>> START TEXT SHOWN
IQ's Corner: Interpretation of Gf tests: Ideas from Whilhelm

Monday, May 30, 2005

Interpretation of Gf tests: Ideas from Whilhelm

In a prior post I summarized a taxonomic lens for analyzing performance on figural/spatial matrix measures of fluid intelligence (Gf). Since then I have had the opportunity to read “Measuring Reasoning Ability” by Oliver Wilhelm (see early blog post on recommended books to read – this chapter is part of the Handbook of Understanding and Measuring Intelligence by Wilhelm and Engle). Below are a few select highlights.

The need for a more systematic framework for understanding Gf measures

As noted by Wilhelm, “there is certainly no lack of reasoning measures” (p. 379). Furthermore, as I learned when classifying tests as per CHC theory with Dr. Dawn Flanagan, the classificaiton of Gf tests as measures of general sequential (deductive) reasoning (RG) inductive reasoning (I), and quantitative reasoning (QR) is very difficult. Kyllonen and Christal’s 1990 statement (presented in the Wilhelm chapter) that the “development of good tests of reasoning ability has been almost an art form, owing more to empirical trial-and-error than to systematic delineation of the requirements which such tests must satisfy” (p.446 in Kyllonen and Christal; p. 379 in Wilhelm). It thus follows that the logical classification of Gf tests is often difficult…or, as we used to say when I was in high school..”no sh____ batman!!!!”

As a result, “scientists and practitioners are left with little advice from test authors as to why a specific test has the form it has. It is easy to find two reasoning tests that are said to measure the same ability but that are vastly different in terms of their features, attributes, and requirements” (p. 379).

Wilhelm’s system for formally classifying reasoning measures

Wilhelm articulates four aspects to consider in the classification of reasoning measures. These are:

Formal operation task requirements – this is what most CHC assessment professionals have been encouraged to examine via the CHC lens. Is a test a measure of RG, I, RQ, or a mixture of more than one narrow ability?
>> END TEXT SHOWN
WORK TO DO:
List every person mentioned by name in the blog post on interpreting Gf tests.
>> START DATASET ROWS
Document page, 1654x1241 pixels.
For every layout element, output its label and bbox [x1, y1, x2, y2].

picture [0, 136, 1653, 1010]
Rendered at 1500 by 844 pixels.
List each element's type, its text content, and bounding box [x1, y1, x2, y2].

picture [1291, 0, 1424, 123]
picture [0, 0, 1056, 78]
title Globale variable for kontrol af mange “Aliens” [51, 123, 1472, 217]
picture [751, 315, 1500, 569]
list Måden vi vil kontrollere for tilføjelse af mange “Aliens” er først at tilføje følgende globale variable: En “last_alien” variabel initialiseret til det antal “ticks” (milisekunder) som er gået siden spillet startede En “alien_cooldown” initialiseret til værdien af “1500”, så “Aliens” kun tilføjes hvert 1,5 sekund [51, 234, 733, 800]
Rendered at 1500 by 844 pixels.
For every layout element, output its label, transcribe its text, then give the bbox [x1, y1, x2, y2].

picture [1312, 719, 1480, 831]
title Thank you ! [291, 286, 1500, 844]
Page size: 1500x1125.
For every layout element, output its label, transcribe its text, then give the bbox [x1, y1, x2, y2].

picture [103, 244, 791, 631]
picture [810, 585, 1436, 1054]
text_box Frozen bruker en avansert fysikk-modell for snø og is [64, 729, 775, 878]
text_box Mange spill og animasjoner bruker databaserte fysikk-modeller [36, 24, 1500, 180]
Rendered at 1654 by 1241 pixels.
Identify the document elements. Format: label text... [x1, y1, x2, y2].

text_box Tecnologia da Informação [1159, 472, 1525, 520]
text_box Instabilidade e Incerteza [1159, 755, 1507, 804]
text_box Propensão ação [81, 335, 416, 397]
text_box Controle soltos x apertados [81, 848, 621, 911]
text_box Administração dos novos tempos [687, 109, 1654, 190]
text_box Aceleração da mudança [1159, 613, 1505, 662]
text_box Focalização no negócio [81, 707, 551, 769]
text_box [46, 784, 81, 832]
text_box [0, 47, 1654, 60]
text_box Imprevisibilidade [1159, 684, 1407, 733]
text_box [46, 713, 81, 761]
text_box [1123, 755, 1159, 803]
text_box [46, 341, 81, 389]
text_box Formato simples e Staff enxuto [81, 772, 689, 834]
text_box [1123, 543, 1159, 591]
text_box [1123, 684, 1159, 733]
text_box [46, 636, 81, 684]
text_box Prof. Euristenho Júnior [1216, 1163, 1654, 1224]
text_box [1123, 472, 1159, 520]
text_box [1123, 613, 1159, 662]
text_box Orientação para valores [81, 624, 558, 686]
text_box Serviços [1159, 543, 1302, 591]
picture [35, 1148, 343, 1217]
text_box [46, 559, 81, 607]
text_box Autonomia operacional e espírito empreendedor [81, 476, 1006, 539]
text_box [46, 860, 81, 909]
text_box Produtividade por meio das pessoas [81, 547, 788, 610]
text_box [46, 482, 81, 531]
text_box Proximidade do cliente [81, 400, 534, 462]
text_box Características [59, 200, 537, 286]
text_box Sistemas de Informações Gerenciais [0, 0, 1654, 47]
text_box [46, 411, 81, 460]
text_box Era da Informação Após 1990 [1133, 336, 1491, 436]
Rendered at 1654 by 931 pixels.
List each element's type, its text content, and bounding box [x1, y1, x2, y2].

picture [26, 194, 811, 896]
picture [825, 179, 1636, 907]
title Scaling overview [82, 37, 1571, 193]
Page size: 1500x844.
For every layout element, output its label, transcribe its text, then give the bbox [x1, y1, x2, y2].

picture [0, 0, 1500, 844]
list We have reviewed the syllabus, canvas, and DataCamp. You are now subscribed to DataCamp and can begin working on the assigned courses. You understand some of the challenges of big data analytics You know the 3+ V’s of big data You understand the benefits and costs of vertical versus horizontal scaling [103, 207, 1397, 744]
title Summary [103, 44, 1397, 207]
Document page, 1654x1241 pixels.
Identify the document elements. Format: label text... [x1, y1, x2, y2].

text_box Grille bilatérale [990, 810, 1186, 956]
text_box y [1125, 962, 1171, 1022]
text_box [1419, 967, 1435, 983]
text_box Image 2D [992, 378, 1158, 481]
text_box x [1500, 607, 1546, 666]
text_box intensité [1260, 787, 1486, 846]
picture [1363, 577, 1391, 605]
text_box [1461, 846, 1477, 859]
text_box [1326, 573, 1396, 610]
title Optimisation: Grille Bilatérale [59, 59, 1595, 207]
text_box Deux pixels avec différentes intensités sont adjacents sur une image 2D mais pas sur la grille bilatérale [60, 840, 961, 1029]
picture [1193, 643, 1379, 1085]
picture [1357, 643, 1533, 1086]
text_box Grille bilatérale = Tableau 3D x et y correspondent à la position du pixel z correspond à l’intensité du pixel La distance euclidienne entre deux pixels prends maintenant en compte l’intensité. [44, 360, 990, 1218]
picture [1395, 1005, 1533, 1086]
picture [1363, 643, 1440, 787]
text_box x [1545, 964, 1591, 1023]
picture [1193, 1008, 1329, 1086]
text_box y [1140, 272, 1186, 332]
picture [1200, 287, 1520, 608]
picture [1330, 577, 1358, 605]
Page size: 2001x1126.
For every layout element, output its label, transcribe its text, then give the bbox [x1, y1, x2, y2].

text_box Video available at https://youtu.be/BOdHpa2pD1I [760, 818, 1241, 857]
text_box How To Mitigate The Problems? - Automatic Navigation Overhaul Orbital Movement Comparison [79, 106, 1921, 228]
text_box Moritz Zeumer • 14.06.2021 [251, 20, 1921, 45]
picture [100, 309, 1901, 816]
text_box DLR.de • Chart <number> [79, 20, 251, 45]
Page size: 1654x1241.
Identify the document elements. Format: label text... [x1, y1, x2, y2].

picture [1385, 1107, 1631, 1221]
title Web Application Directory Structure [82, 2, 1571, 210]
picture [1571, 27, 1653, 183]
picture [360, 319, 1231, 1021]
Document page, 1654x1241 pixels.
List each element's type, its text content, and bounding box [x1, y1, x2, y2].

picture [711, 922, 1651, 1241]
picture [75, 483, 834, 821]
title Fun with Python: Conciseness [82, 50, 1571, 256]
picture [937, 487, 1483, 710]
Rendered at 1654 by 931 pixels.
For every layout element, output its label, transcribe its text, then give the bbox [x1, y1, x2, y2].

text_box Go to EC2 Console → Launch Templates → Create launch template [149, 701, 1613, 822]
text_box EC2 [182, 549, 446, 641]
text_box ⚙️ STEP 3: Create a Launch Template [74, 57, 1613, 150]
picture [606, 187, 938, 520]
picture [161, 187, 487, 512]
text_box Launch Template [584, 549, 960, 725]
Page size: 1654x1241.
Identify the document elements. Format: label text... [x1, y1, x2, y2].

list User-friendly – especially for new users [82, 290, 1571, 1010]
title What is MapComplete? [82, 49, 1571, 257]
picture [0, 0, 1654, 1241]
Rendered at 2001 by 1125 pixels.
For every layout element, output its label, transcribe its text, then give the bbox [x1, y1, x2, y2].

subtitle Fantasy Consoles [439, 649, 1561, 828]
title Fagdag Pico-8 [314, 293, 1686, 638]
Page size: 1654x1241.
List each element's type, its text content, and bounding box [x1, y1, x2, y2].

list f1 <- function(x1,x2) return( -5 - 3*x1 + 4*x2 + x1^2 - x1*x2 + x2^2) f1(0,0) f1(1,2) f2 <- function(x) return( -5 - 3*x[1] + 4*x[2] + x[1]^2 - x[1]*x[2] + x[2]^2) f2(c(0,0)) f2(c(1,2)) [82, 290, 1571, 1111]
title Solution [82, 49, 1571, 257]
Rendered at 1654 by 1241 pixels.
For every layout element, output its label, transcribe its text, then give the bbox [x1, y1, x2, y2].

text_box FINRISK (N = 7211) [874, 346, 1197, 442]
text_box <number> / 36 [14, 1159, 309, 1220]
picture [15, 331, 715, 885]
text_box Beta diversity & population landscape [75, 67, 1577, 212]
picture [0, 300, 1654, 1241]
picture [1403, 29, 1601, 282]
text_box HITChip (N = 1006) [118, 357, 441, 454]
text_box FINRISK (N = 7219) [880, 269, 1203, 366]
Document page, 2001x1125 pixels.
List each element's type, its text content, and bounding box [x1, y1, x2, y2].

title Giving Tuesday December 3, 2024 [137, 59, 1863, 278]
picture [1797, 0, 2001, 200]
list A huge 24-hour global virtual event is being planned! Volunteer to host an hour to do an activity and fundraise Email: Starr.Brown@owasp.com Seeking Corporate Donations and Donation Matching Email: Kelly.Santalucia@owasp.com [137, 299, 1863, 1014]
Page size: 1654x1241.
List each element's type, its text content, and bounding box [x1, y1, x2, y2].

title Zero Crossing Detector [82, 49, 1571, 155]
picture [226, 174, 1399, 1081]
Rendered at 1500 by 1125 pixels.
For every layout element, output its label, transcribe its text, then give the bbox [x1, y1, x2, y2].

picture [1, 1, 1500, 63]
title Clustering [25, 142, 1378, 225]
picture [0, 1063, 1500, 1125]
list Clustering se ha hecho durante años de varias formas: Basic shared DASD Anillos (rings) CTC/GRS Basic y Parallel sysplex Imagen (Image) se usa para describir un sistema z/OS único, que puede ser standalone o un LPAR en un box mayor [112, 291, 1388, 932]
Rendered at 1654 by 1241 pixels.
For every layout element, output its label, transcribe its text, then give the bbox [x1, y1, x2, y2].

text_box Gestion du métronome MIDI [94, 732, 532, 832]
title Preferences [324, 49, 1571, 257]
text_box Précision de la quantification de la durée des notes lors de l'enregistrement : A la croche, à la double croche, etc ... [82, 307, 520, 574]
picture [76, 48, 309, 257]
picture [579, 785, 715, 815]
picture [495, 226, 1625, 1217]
>> END DATASET ROWS
TASK ANSWER:
Oliver Wilhelm, Engle, Dawn Flanagan, Kyllonen, Christal